Florida does not require nurses be CPR certified
WFLA | By Mahsa Saeidi | Updated July 6, 2023
TAMPA, Fla. (WFLA) — When a heart stops, there are just moments left to act in order to save a life.
To be a lifeguard, you need to be CPR certified. To get a job as a babysitter, you need to be CPR certified. But to be a nurse in Florida, you don’t need to.
A nursing director in Tampa Bay turned to 8 On Your Side with concerns, saying her colleagues were letting their CPR certifications lapse.
The state had cited the facility where she worked for failing to provide CPR after a patient died.
8 On Your Side learned that Florida does not require nurses to keep this life-saving skill fresh and wanted to know why.
So, who is in charge of making sure nurses keep critical skills up to date? What Investigator Mahsa Saeidi found out may surprise you.
In a hotel conference room in Citrus County, Beth Huntsberry and Mahsa learned how to save a life. Their “patient” was in trouble. Their heart had stopped, and they weren’t breathing or responding.
Both Beth and Mahsa took turns administering CPR. Thirty compressions, followed by two rescue breaths.
Lisa Britt, an instructor with In-Pulse CPR, taught the four-hour course. The CPR certification is valid for two years, then it expires.
“So you have to do it every two years because recommendations change?” asked Saeidi.
“Sometimes they do,” said Britt. “Also, if we don’t use it for a while, then we might forget.”
“You just keep up on this. This is what you do,” said Deborah Nicolo, a registered nurse who most recently worked at a nursing home in Tampa.
The Florida Agency for Healthcare Administration or AHCA regulates nursing homes. 8 On Your Side pulled state inspection reports and found that in May, Nicolo’s facility was cited for four deficiencies.
An AHCA spokesman tells 8 On Your Side that nurses had failed to provide CPR “upon finding a resident unresponsive.”
“I felt, as director of nursing, there was a delay in care,” said Nicolo. “Eighty percent of nurses who work in that building were not certified.”
Nicolo did an audit after the death of a resident. According to an AHCA inspection report, she told inspectors 80% or four out of five nurses had let their CPR certifications lapse.
“The excuses from a lot of the nurses, ‘well nobody reminded us,’” Nicolo recalled. “Nurses in every state are to be CPR certified.”
But is that so?
AHCA told 8 On Your Side nursing homes must have an “adequate number” of nurses “who are properly trained and/or certified.” In other words, AHCA doesn’t require nurses to be CPR certified.
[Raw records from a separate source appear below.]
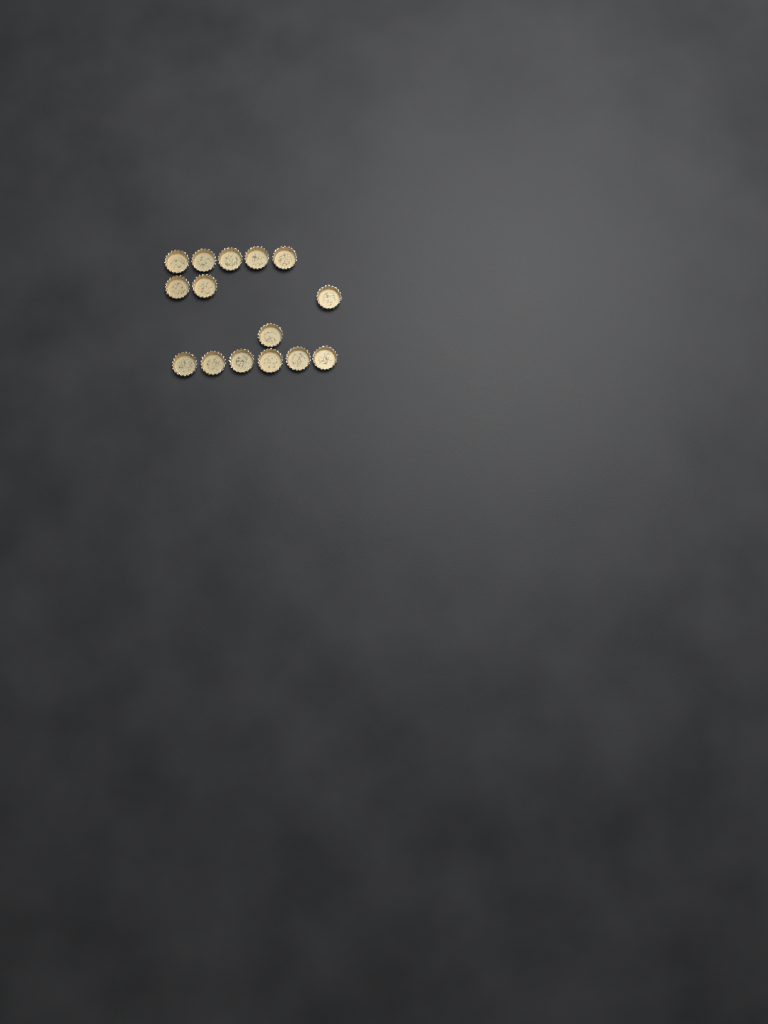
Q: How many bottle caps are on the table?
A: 15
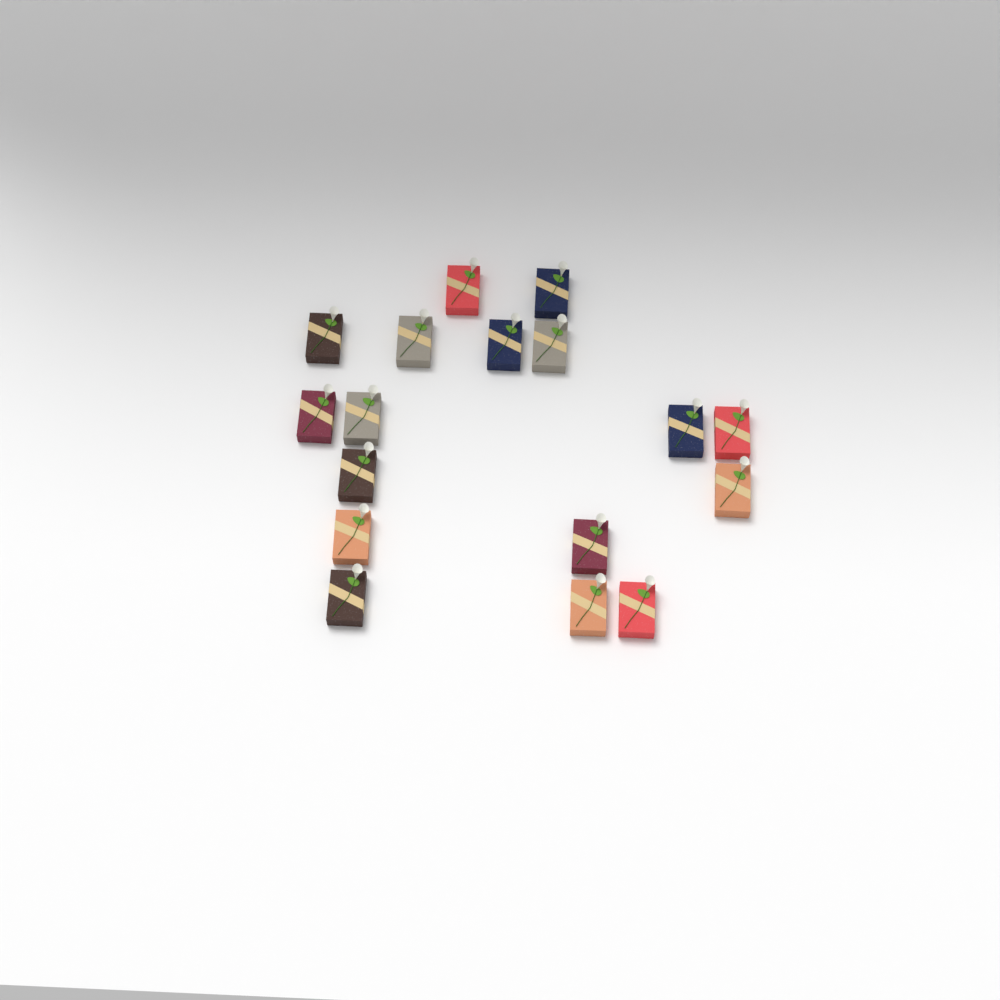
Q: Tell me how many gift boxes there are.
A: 17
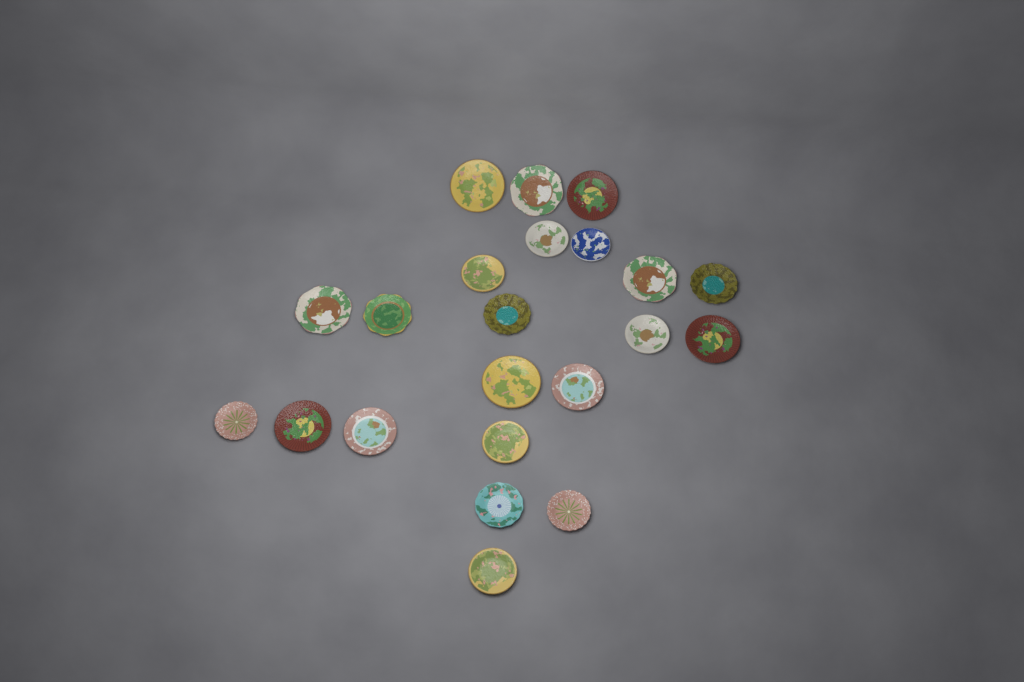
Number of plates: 22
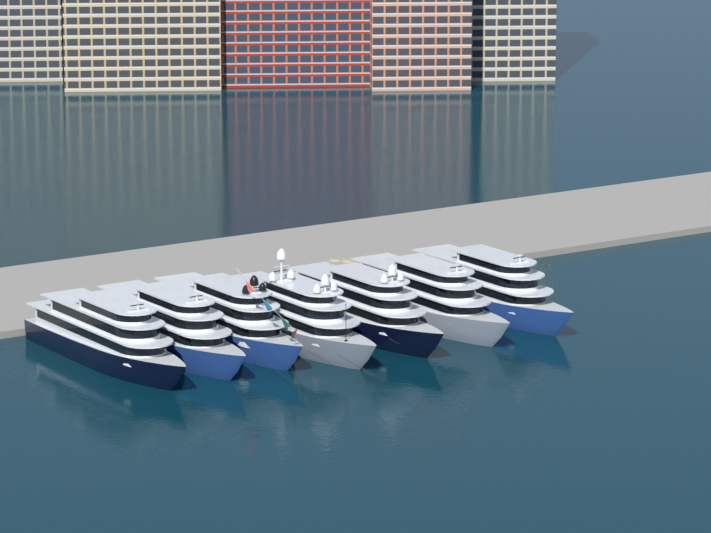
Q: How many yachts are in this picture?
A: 7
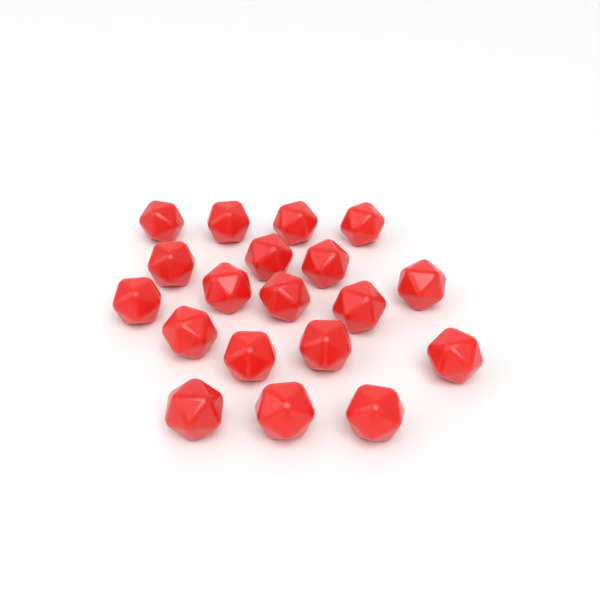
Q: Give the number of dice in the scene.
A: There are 19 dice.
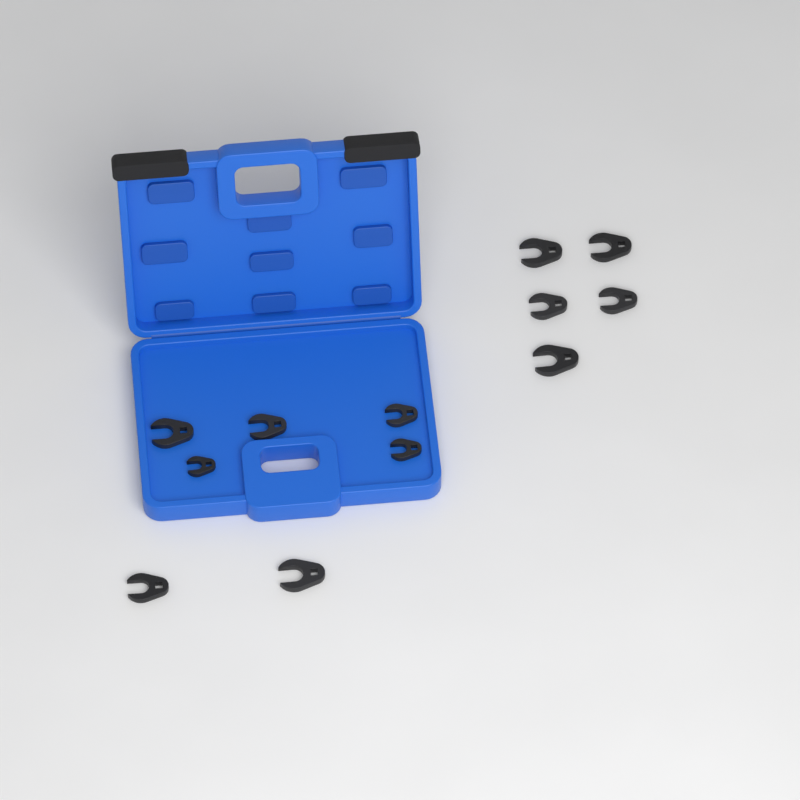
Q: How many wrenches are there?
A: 12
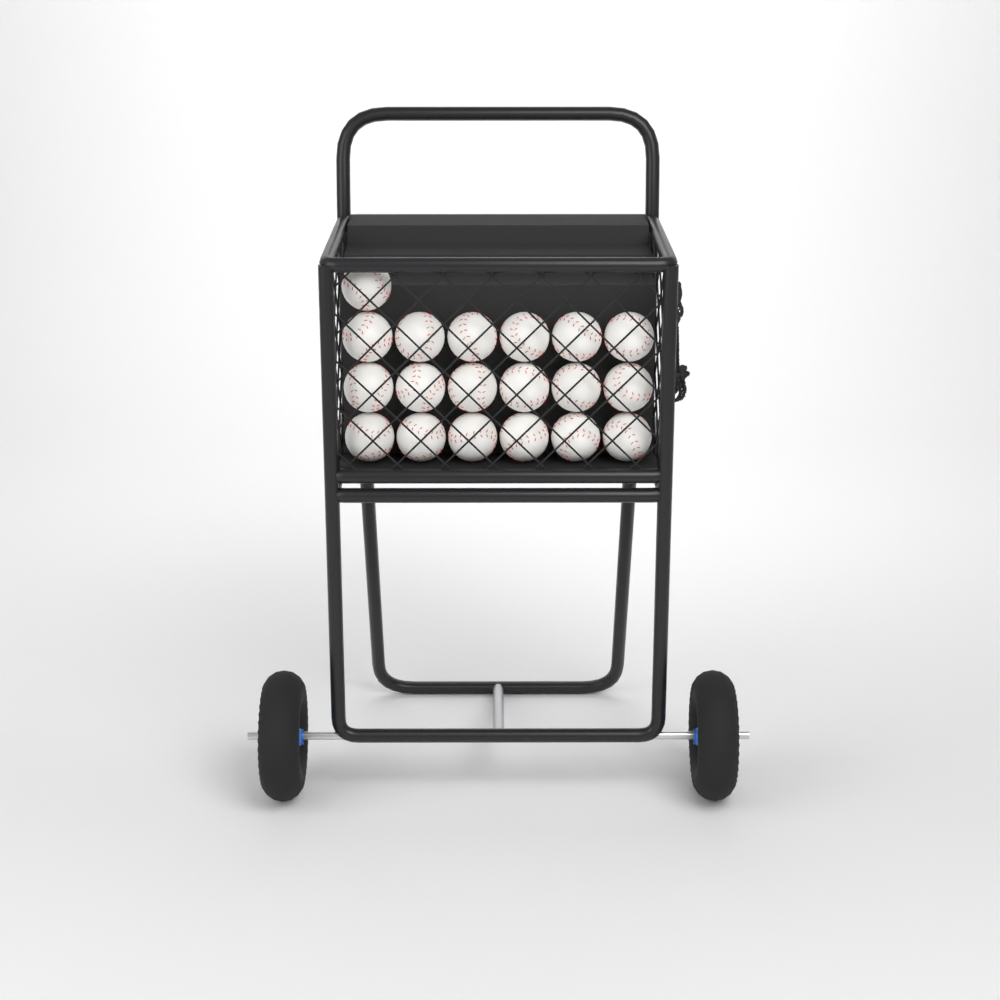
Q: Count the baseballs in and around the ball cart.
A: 19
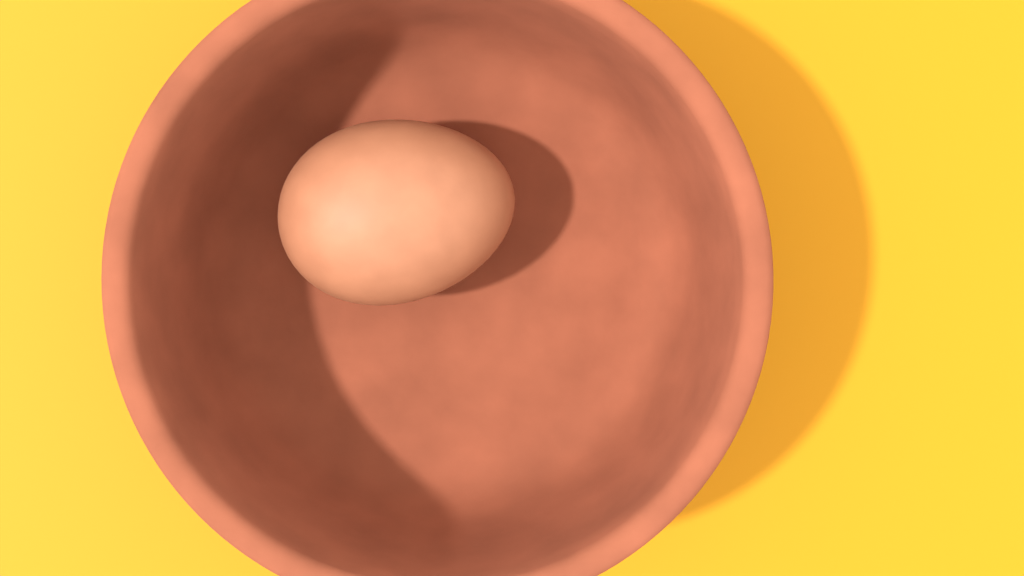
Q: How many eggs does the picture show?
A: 1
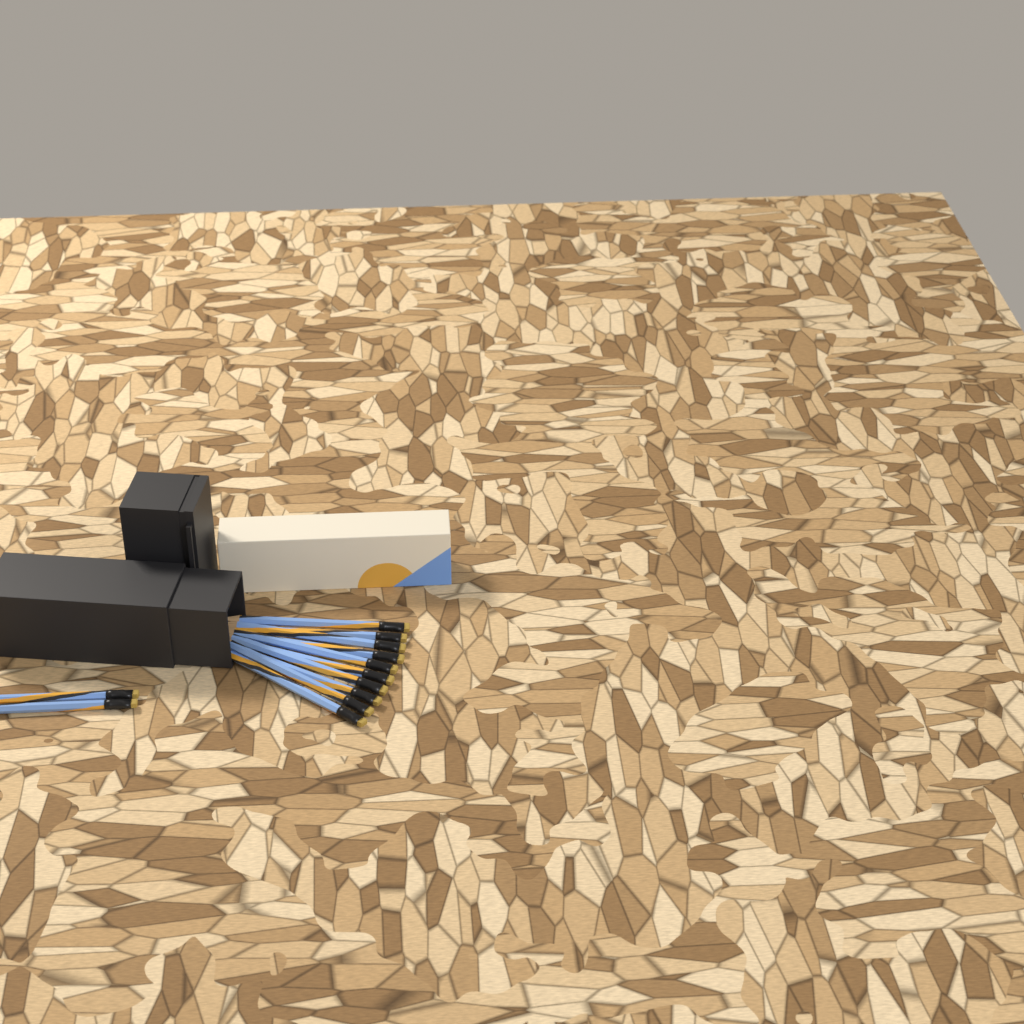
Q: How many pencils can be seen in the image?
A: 12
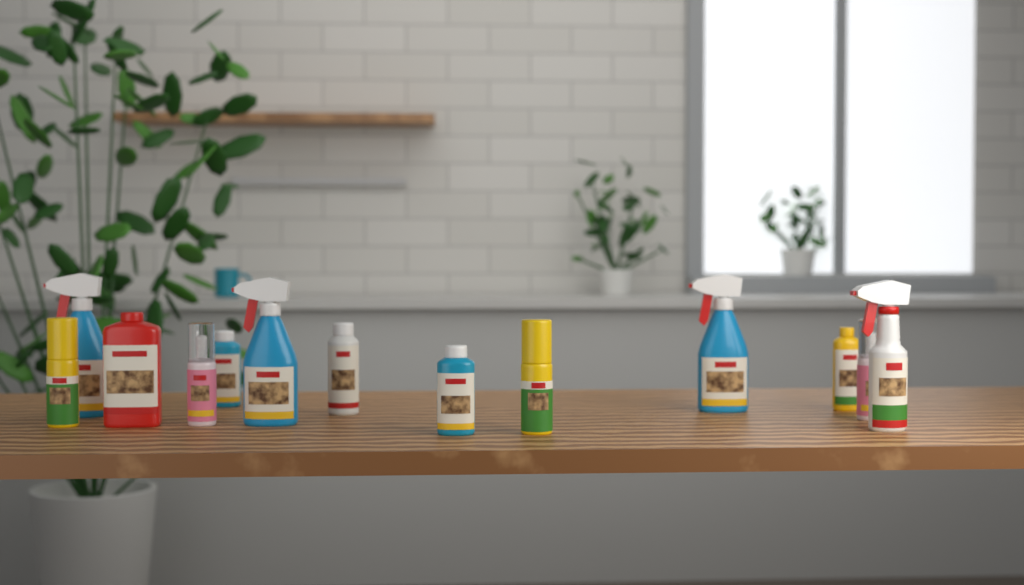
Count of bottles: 13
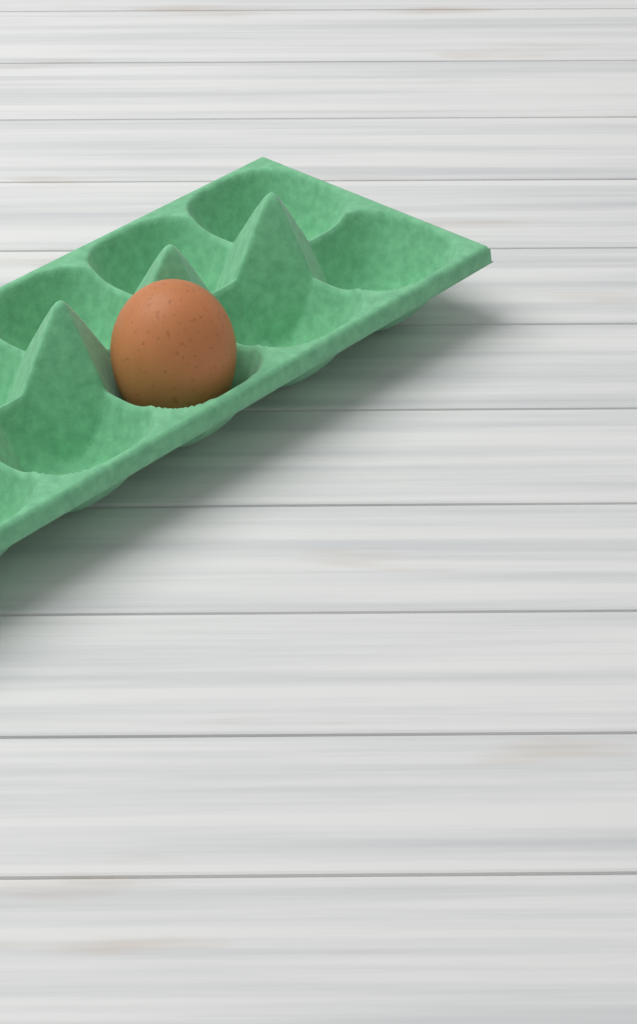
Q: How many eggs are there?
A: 1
Neither does the Florida Department of Health.
A DOH spokesman told 8 On Your Side that “certifications…are determined by the employer.”
So, we turned to the Florida Board of Nursing, which is in charge of setting safe standards and issuing licenses but they don’t require CPR certification either.
Back to Beth Huntsberry.
“I am…I have no words,” she said. “I’m shocked that it’s not required.”
Beth is a yoga teacher who has been getting certified every two years since she was 22 years old.
“Every yoga studio, every school, every high school, every college requires trainers to be certified, in both CPR, AED and first aid,” Beth said.
To be clear, we don’t know if CPR would have saved the life of this patient, but Nicolo says it would’ve given them a shot.
8 On Your Side called the nursing home to talk about this event and the state’s actions. The administrator said she could not comment.
However, in the inspection report, the facility stated that the “alleged deficiencies” did not jeopardize the health or safety of patients.
AHCA has issued a plan of correction.